Accomplishments that I'm proud of
The AI actually works. Grok doesn't just narrate—it embodies the chosen character's personality consistently across hundreds of dialogue exchanges. Bakugo yells, Aizawa is done with everyone's shit, Iida lectures about protocol violations, and Midoriya overthinks everything. Companion stats that matter. Each character has distinct strengths and weaknesses pulled from canon. Bakugo burns food despite being the best cook when he focuses. Midoriya's poor quirk control creates genuine risk. Iida's speed advantage translates to scouting bonuses. Procedural storytelling. Every playthrough is different because Grok generates the island dynamically. Sometimes there are shops. Sometimes there aren't. Sometimes you find friendly NPCs. Sometimes it's just you and monsters. Faction psychology. The Hero/Villain/Civilian dynamics create genuine roleplay tension.

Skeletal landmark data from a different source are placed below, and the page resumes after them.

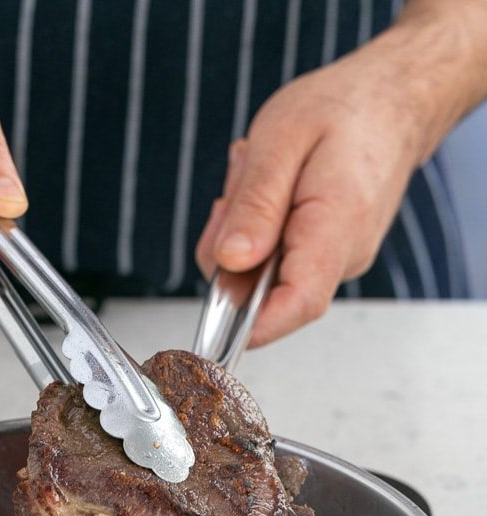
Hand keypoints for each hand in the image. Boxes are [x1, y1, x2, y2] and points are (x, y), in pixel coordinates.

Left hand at [195, 31, 441, 346]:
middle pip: (265, 291)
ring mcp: (336, 260)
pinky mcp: (326, 254)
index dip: (251, 324)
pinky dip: (259, 226)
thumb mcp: (282, 138)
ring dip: (244, 229)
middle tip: (238, 189)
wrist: (395, 97)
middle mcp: (342, 257)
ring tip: (260, 174)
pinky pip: (275, 258)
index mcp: (335, 230)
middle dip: (231, 250)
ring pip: (263, 273)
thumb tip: (230, 262)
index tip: (215, 316)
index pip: (297, 304)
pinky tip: (272, 186)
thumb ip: (255, 204)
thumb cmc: (346, 108)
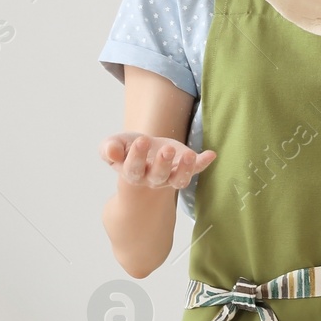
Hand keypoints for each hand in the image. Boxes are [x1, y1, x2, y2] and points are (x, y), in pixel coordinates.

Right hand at [100, 131, 216, 189]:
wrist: (145, 150)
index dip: (137, 157)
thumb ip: (109, 148)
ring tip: (189, 154)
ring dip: (185, 169)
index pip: (134, 169)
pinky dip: (204, 163)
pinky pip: (197, 169)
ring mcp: (171, 175)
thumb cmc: (127, 147)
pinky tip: (211, 154)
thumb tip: (111, 151)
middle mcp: (152, 178)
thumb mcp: (114, 144)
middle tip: (167, 149)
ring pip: (179, 179)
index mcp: (133, 173)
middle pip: (159, 176)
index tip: (142, 140)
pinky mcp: (185, 167)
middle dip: (163, 163)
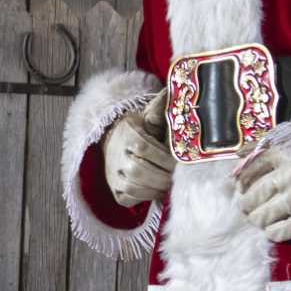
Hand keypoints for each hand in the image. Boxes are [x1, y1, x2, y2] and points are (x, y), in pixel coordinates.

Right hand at [103, 90, 174, 206]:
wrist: (111, 140)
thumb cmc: (136, 129)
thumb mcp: (148, 116)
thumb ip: (161, 109)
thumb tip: (174, 91)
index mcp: (128, 136)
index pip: (148, 150)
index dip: (166, 159)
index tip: (178, 162)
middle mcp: (117, 156)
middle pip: (142, 171)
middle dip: (164, 176)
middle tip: (176, 177)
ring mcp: (114, 175)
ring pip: (137, 187)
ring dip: (156, 188)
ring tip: (167, 184)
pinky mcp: (114, 190)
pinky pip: (129, 198)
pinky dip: (144, 197)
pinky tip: (154, 191)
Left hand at [235, 149, 290, 240]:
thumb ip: (268, 146)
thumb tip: (238, 156)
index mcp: (282, 153)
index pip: (249, 170)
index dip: (241, 181)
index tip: (240, 186)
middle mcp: (285, 176)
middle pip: (252, 196)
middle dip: (246, 203)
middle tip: (247, 206)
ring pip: (262, 216)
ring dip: (256, 219)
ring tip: (257, 218)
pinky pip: (281, 232)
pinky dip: (272, 232)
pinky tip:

Playing a villain among heroes means constant suspicion. Playing a hero among villains means proving yourself through fear. The forced cooperation mechanic (can't kill the player immediately because survival requires numbers) mirrors the source material's themes. Shipped it. I went from concept to deployed beta in under a week while juggling other work, using cheaper models for routine tasks and reserving capable models for complex reasoning.
What I learned
Grok 4 Fast > GPT-4 for character voice. Model selection matters more than prompt engineering for personality fidelity. Dynamic generation > hardcoded systems. Letting the AI create world elements produces more interesting gameplay than scripting everything up front. Design constraints are real. School-appropriate content guidelines aren't just suggestions—they shape fundamental design decisions. Deployment is half the battle. Railway's monorepo issues, Vercel's path errors, and mixed content blocking taught me that infrastructure problems can kill an otherwise solid build. This also taught me iterative development. I had built each page and viewed them to see if it worked.